When our first child started school it was game on.  All of a sudden our small still evolving family was assailed from all sides.  Will he play soccer, - it seemed like everyone did.  T-ball?  Flag football? Basketball? Lacrosse? Swimming lessons? I was big on the swimming lessons, more from a safety point of view than a sports point of view.  We tried to keep it simple. Swimming lessons twice a year, maybe a 6-week class at the rec center here or there.  None of my kids expressed any particular interest in any one sport. Thank goodness for me because I didn’t relish driving all over creation during the little free time I had to watch a bunch of 6 year olds running around like a pack of sheep dogs after the ball. (This analogy applies to all sports until around the age of 9.)

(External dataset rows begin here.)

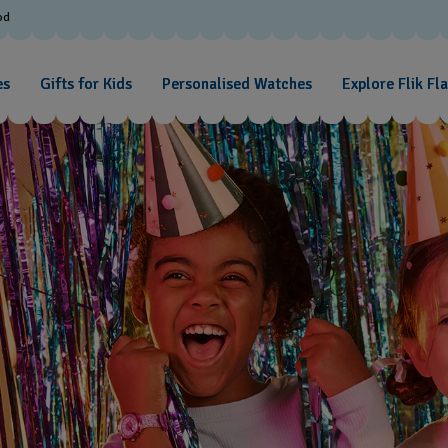
od
es
Gifts for Kids
Personalised Watches
Explore Flik Fl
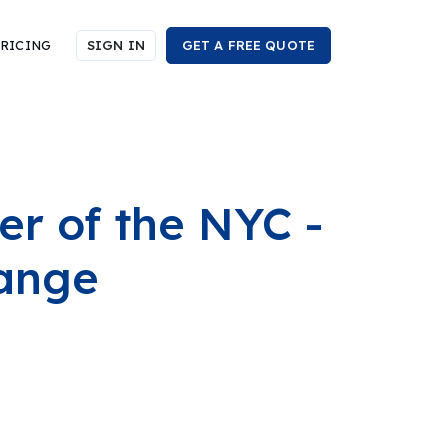
RICING
SIGN IN
GET A FREE QUOTE
r of the NYC -
hange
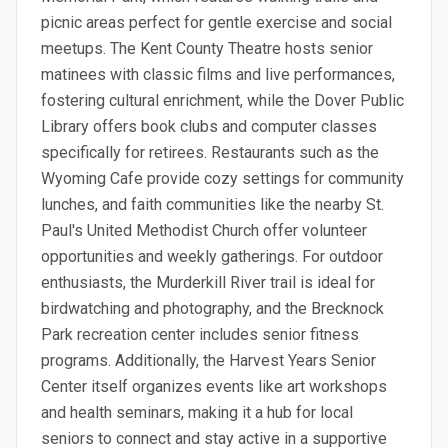
picnic areas perfect for gentle exercise and social
meetups. The Kent County Theatre hosts senior
matinees with classic films and live performances,
fostering cultural enrichment, while the Dover Public
Library offers book clubs and computer classes
specifically for retirees. Restaurants such as the
Wyoming Cafe provide cozy settings for community
lunches, and faith communities like the nearby St.
Paul's United Methodist Church offer volunteer
opportunities and weekly gatherings. For outdoor
enthusiasts, the Murderkill River trail is ideal for
birdwatching and photography, and the Brecknock
Park recreation center includes senior fitness
programs. Additionally, the Harvest Years Senior
Center itself organizes events like art workshops
and health seminars, making it a hub for local
seniors to connect and stay active in a supportive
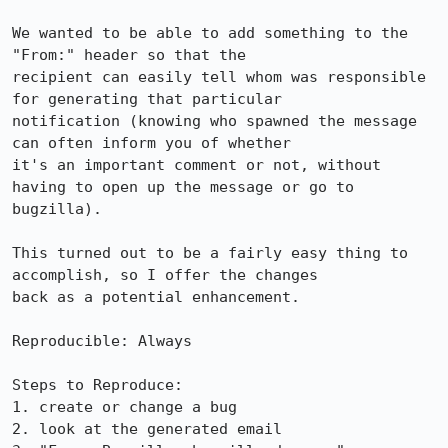
We wanted to be able to add something to the 
"From:" header so that the

recipient can easily tell whom was responsible 
for generating that particular

notification (knowing who spawned the message 
can often inform you of whether

it's an important comment or not, without 
having to open up the message or go to

bugzilla).

This turned out to be a fairly easy thing to 
accomplish, so I offer the changes

back as a potential enhancement.

Reproducible: Always

Steps to Reproduce:

1. create or change a bug

2. look at the generated email
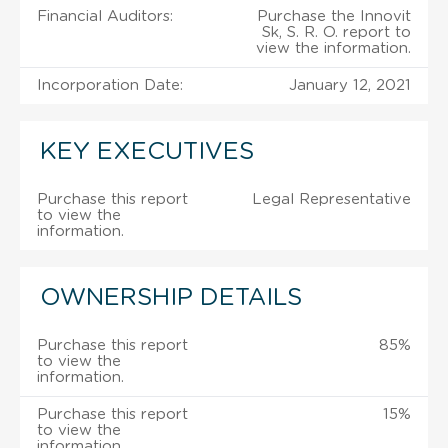
Financial Auditors:
Purchase the Innovit
Sk, S. R. O. report to
view the information.
Incorporation Date:
January 12, 2021
KEY EXECUTIVES
Purchase this report
Legal Representative
to view the
information.
OWNERSHIP DETAILS
Purchase this report
85%
to view the
information.
Purchase this report
15%
to view the
information.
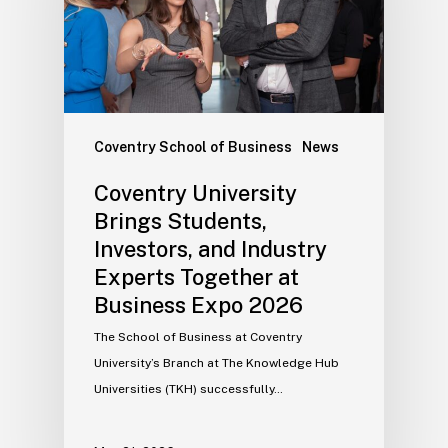
Coventry School of Business
News
Coventry University
Brings Students,
Investors, and Industry
Experts Together at
Business Expo 2026
The School of Business at Coventry
University’s Branch at The Knowledge Hub
Universities (TKH) successfully…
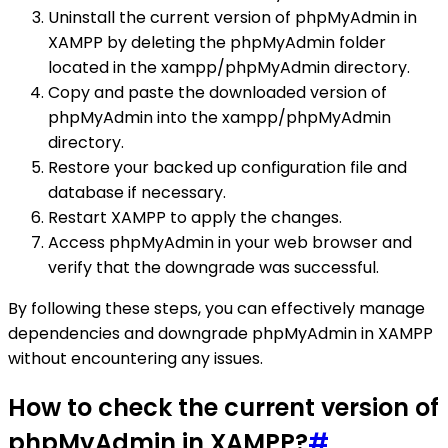
Uninstall the current version of phpMyAdmin in
XAMPP by deleting the phpMyAdmin folder
located in the xampp/phpMyAdmin directory.
Copy and paste the downloaded version of
phpMyAdmin into the xampp/phpMyAdmin
directory.
Restore your backed up configuration file and
database if necessary.
Restart XAMPP to apply the changes.
Access phpMyAdmin in your web browser and
verify that the downgrade was successful.
By following these steps, you can effectively manage
dependencies and downgrade phpMyAdmin in XAMPP
without encountering any issues.
How to check the current version of
phpMyAdmin in XAMPP?
#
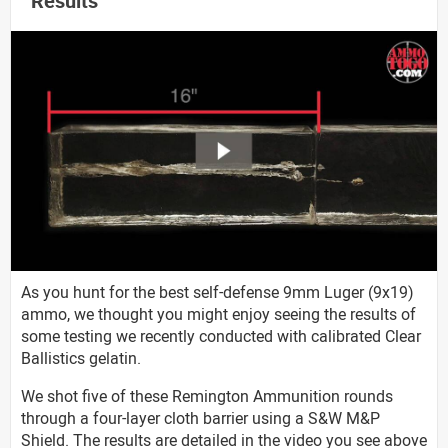
Results
As you hunt for the best self-defense 9mm Luger (9x19)
ammo, we thought you might enjoy seeing the results of
some testing we recently conducted with calibrated Clear
Ballistics gelatin.
We shot five of these Remington Ammunition rounds
through a four-layer cloth barrier using a S&W M&P
Shield. The results are detailed in the video you see above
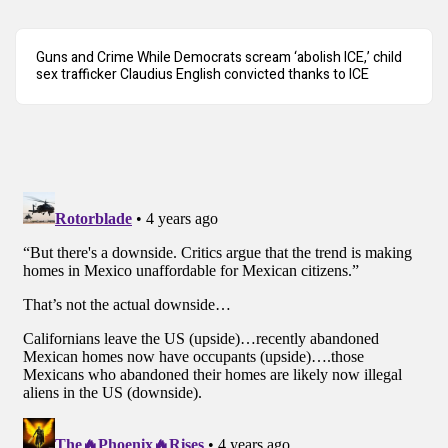
Guns and Crime While Democrats scream ‘abolish ICE,’ child
sex trafficker Claudius English convicted thanks to ICE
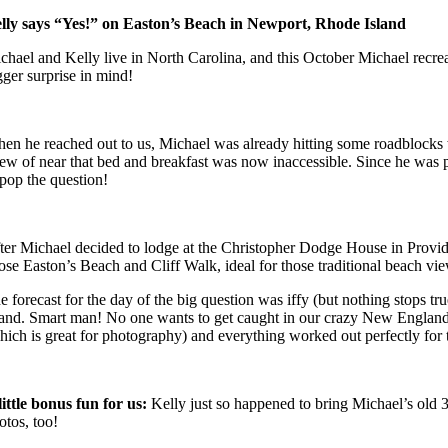
lly says “Yes!” on Easton’s Beach in Newport, Rhode Island
chael and Kelly live in North Carolina, and this October Michael recreat
gger surprise in mind!
en he reached out to us, Michael was already hitting some roadblocks wit
ew of near that bed and breakfast was now inaccessible. Since he was p
 pop the question!
ter Michael decided to lodge at the Christopher Dodge House in Provide
ose Easton’s Beach and Cliff Walk, ideal for those traditional beach vie
e forecast for the day of the big question was iffy (but nothing stops 
land. Smart man! No one wants to get caught in our crazy New England we
hich is great for photography) and everything worked out perfectly for 
little bonus fun for us:
Kelly just so happened to bring Michael’s old 
otos, too!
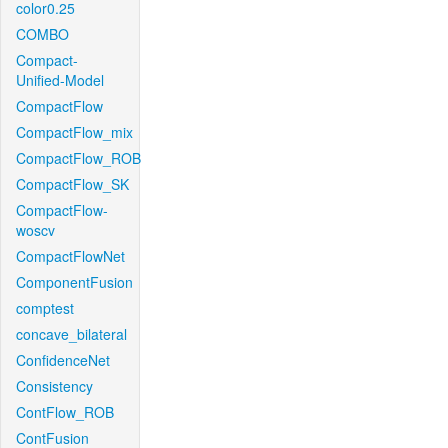
color0.25
COMBO
Compact-
Unified-Model
CompactFlow
CompactFlow_mix
CompactFlow_ROB
CompactFlow_SK
CompactFlow-
woscv
CompactFlowNet
ComponentFusion
comptest
concave_bilateral
ConfidenceNet
Consistency
ContFlow_ROB
ContFusion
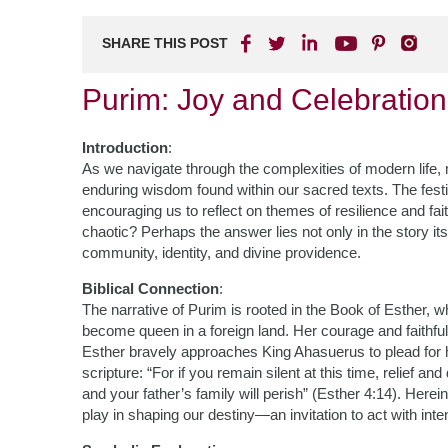
SHARE THIS POST
Purim: Joy and Celebration 
Introduction
:
As we navigate through the complexities of modern life,
enduring wisdom found within our sacred texts. The festi
encouraging us to reflect on themes of resilience and fait
chaotic? Perhaps the answer lies not only in the story it
community, identity, and divine providence.
Biblical Connection
:
The narrative of Purim is rooted in the Book of Esther
become queen in a foreign land. Her courage and faithf
Esther bravely approaches King Ahasuerus to plead for 
scripture: “For if you remain silent at this time, relief a
and your father’s family will perish” (Esther 4:14). Herei
play in shaping our destiny—an invitation to act with inte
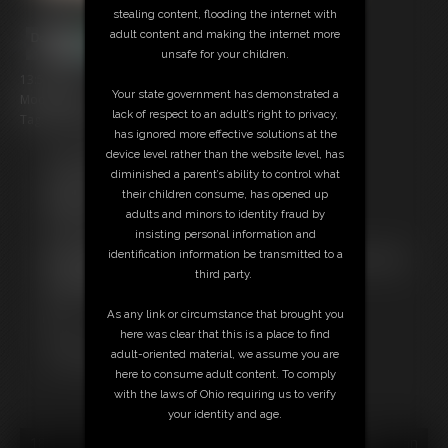
stealing content, flooding the internet with
adult content and making the internet more
unsafe for your children.
13:53 video
Your state government has demonstrated a
Model: Duan
lack of respect to an adult’s right to privacy,
Tag: tickle theme, cum scene
has ignored more effective solutions at the
device level rather than the website level, has
Free Downloads:
diminished a parent’s ability to control what
Sample Video
their children consume, has opened up
Members:
adults and minors to identity fraud by
Stream this video
insisting personal information and
Download this video
identification information be transmitted to a
Not a Member? Access Everything On This Site for ONE
third party.
LOW PRICE
JOIN INSTANTLY FOR $10.99
As any link or circumstance that brought you
Or
here was clear that this is a place to find
Download this VIDEO Individually for $12.95
adult-oriented material, we assume you are
PPV Stream this VIDEO Individually for $9.75
here to consume adult content. To comply
with the laws of Ohio requiring us to verify
your identity and age.
18 U.S.C. § 2257 Record Keeping Compliance Statement can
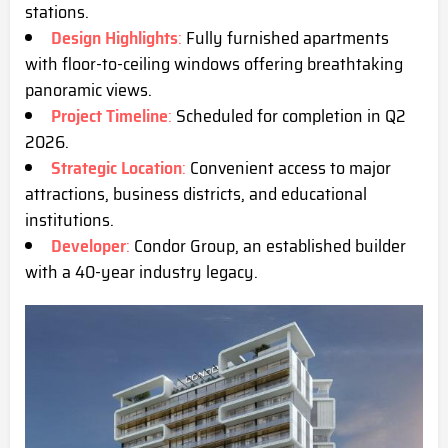
s
tations.
Design Highlights
:
Fully furnished apartments
with floor-to-ceiling windows offering breathtaking
panoramic views.
Project Timeline
:
Scheduled for completion in Q2
2026.
Strategic Location
:
Convenient access to major
attractions, business districts, and educational
institutions.
Developer
:
Condor Group, an established builder
with a 40-year industry lega
cy.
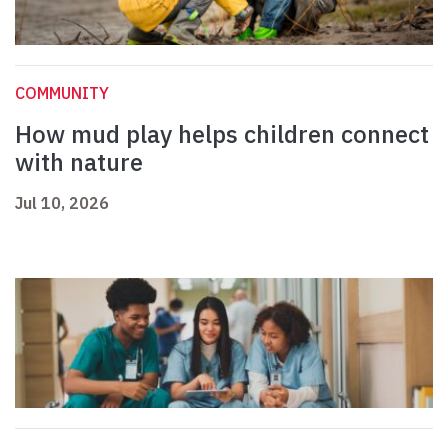
COMMUNITY
How mud play helps children connect
with nature
Jul 10, 2026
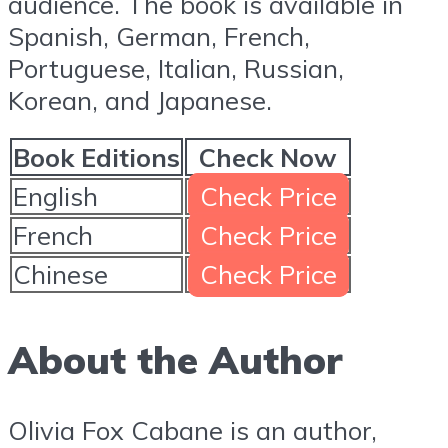
audience. The book is available in
Spanish, German, French,
Portuguese, Italian, Russian,
Korean, and Japanese.
Book Editions
Check Now
English
Check Price
French
Check Price
Chinese
Check Price
About the Author
Olivia Fox Cabane is an author,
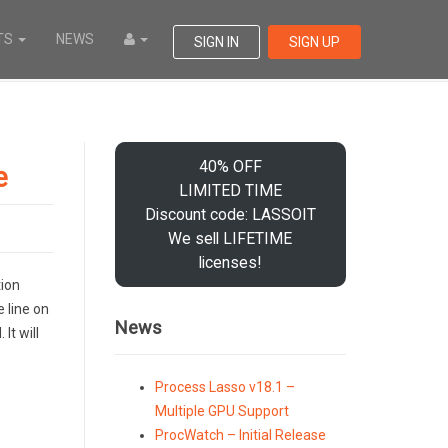
TS
NEWS
SIGN IN
SIGN UP
40% OFF
e
LIMITED TIME
Discount code: LASSOIT
We sell LIFETIME
licenses!
tion
e line on
News
It will
Process Lasso v18.1 –
Multiple GPU Support
ProcWatch – Initial Release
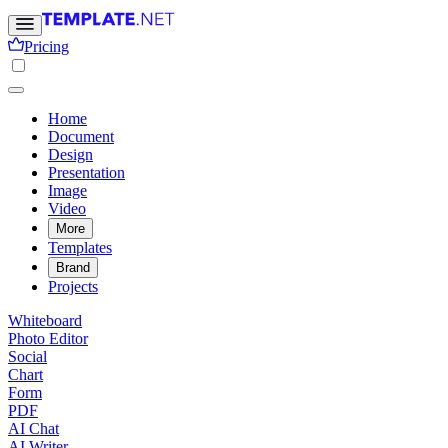
Pricing
Home
Document
Design
Presentation
Image
Video
More
Templates
Brand
Projects
Whiteboard
Photo Editor
Social
Chart
Form
PDF
AI Chat
AI Writer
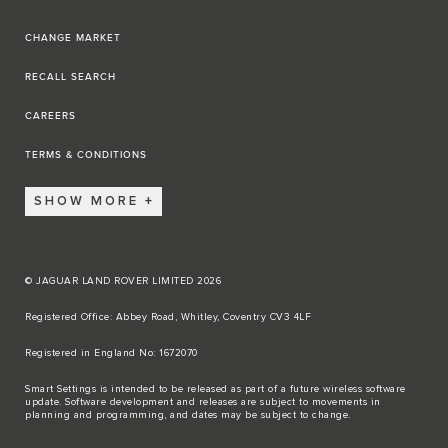
CHANGE MARKET
RECALL SEARCH
CAREERS
TERMS & CONDITIONS
SHOW MORE
© JAGUAR LAND ROVER LIMITED 2026
Registered Office: Abbey Road, Whitley, Coventry CV3 4LF​
Registered in England No: 1672070​
​Smart Settings is intended to be released as part of a future wireless software
update. Software development and releases are subject to movements in
planning and programming, and dates may be subject to change.​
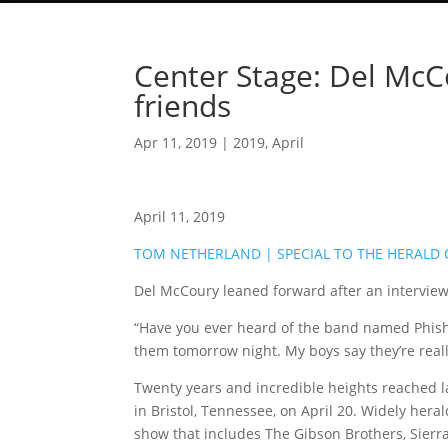
Center Stage: Del McCo
friends
Apr 11, 2019
|
2019
,
April
April 11, 2019
TOM NETHERLAND | SPECIAL TO THE HERALD
Del McCoury leaned forward after an interview
“Have you ever heard of the band named Phish,
them tomorrow night. My boys say they’re reall
Twenty years and incredible heights reached l
in Bristol, Tennessee, on April 20. Widely hera
show that includes The Gibson Brothers, Sierra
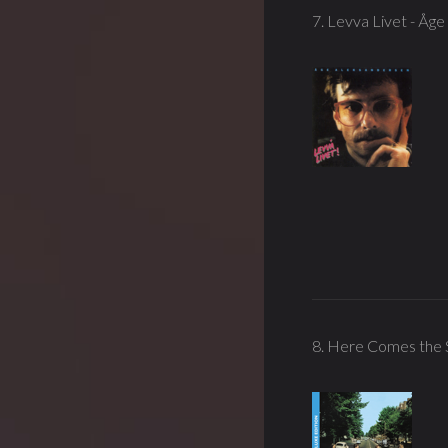
7. Levva Livet - Åg
8. Here Comes the S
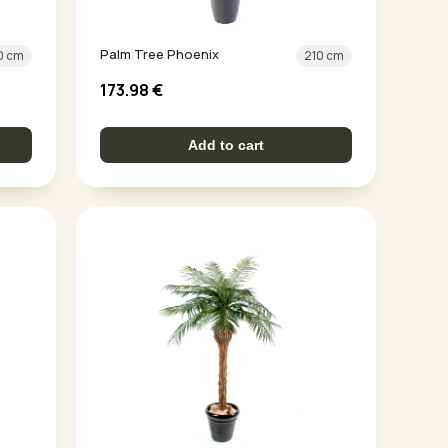
Palm Tree Phoenix
0 cm
210 cm
173.98
€
Add to cart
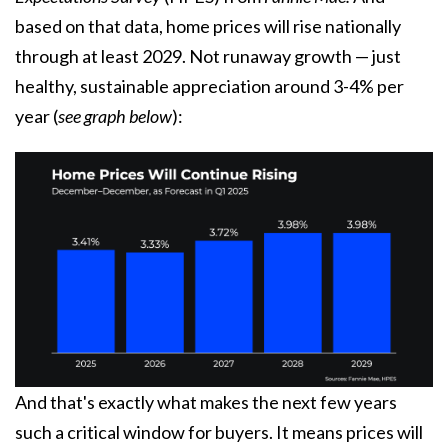
based on that data, home prices will rise nationally
through at least 2029. Not runaway growth — just
healthy, sustainable appreciation around 3-4% per
year (
see graph below
):
And that's exactly what makes the next few years
such a critical window for buyers. It means prices will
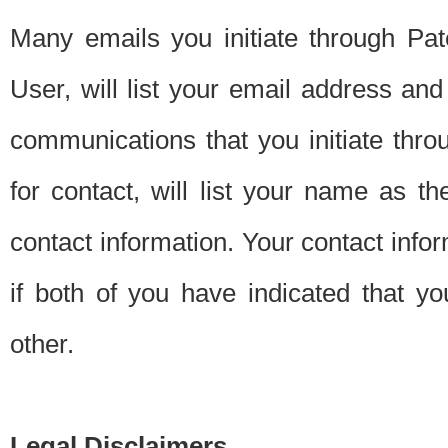
Many emails you initiate through Pate
User, will list your email address a
communications that you initiate thro
for contact, will list your name as the
contact information. Your contact info
if both of you have indicated that yo
other.
Legal Disclaimers.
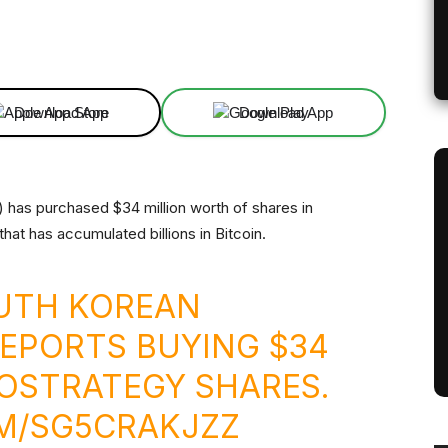
Linkedin
ReddIt
Email
Telegram
Download App
Download App
 has purchased $34 million worth of shares in
that has accumulated billions in Bitcoin.
OUTH KOREAN
EPORTS BUYING $34
ROSTRATEGY SHARES.
OM/SG5CRAKJZZ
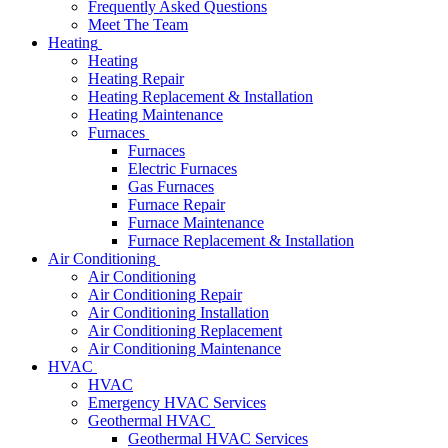
Frequently Asked Questions
Meet The Team
Heating
Heating
Heating Repair
Heating Replacement & Installation
Heating Maintenance
Furnaces
Furnaces
Electric Furnaces
Gas Furnaces
Furnace Repair
Furnace Maintenance
Furnace Replacement & Installation
Air Conditioning
Air Conditioning
Air Conditioning Repair
Air Conditioning Installation
Air Conditioning Replacement
Air Conditioning Maintenance
HVAC
HVAC
Emergency HVAC Services
Geothermal HVAC
Geothermal HVAC Services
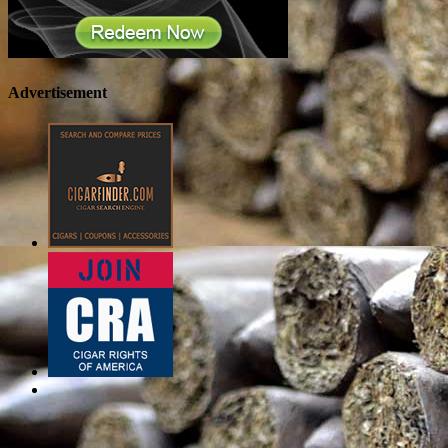
Advertisement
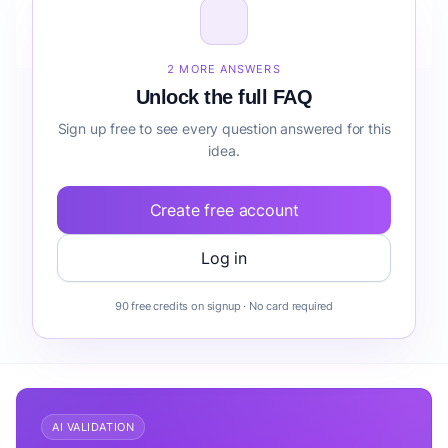
How do I validate Fintech Marketplace for Remote
Teams risk detection before building it?
2 MORE ANSWERS
Unlock the full FAQ
Sign up free to see every question answered for this
idea.
Create free account
Log in
90 free credits on signup · No card required
AI VALIDATION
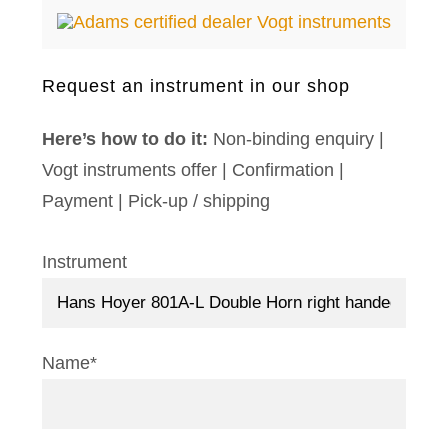
Request an instrument in our shop
Here’s how to do it:
Non-binding enquiry |
Vogt instruments offer | Confirmation |
Payment | Pick-up / shipping
Instrument
Name*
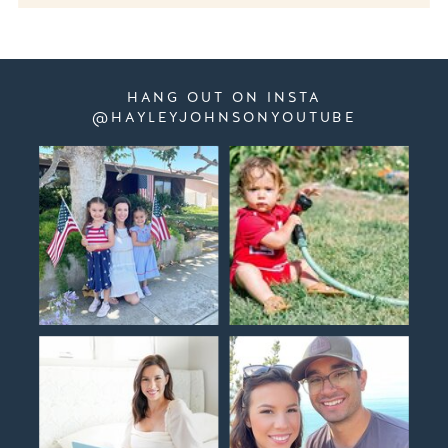
HANG OUT ON INSTA
@HAYLEYJOHNSONYOUTUBE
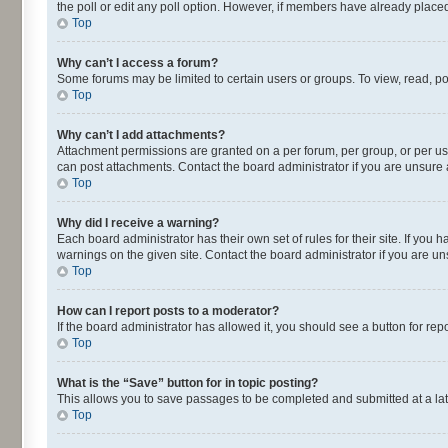
the poll or edit any poll option. However, if members have already placed
Top
Why can’t I access a forum?
Some forums may be limited to certain users or groups. To view, read, p
Top
Why can’t I add attachments?
Attachment permissions are granted on a per forum, per group, or per us
can post attachments. Contact the board administrator if you are unsur
Top
Why did I receive a warning?
Each board administrator has their own set of rules for their site. If yo
warnings on the given site. Contact the board administrator if you are 
Top
How can I report posts to a moderator?
If the board administrator has allowed it, you should see a button for repo
Top
What is the “Save” button for in topic posting?
This allows you to save passages to be completed and submitted at a lat
Top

That was just the tip of the iceberg.  How do you survive as parents in the world today with all the STUFF you’re expected to do? But expected by whom?  That’s really the crux of the matter isn’t it? Why do we feel pressured by others to push and push and go and go driving around children with mountains of equipment and clothing that they will need for every activity under the sun?  Here’s were the fun begins.

We made up the rules as we went along.    

The second half of Bridget's wisdom will be posted in a few days. Thank you Bridget!!


  1. Looking forward to part 2. Frankly, in my day, we had to walk 10 miles in the snow to get to school.. (kidding).


  2. I'm a few decades older but I do remember those car trips! Who had to sit in the middle in the backseat...and no, there was no t.v. We had to make do with the scenery along side the road, counting types/brands of cars, looking for various license plates, etc. I'm not even sure our car had a radio back then - they were not standard! Heaters? Nope, not standard with our family's first car.

    Looking forward to Part 2!

  3. Thanks Judith. I'm glad you enjoyed!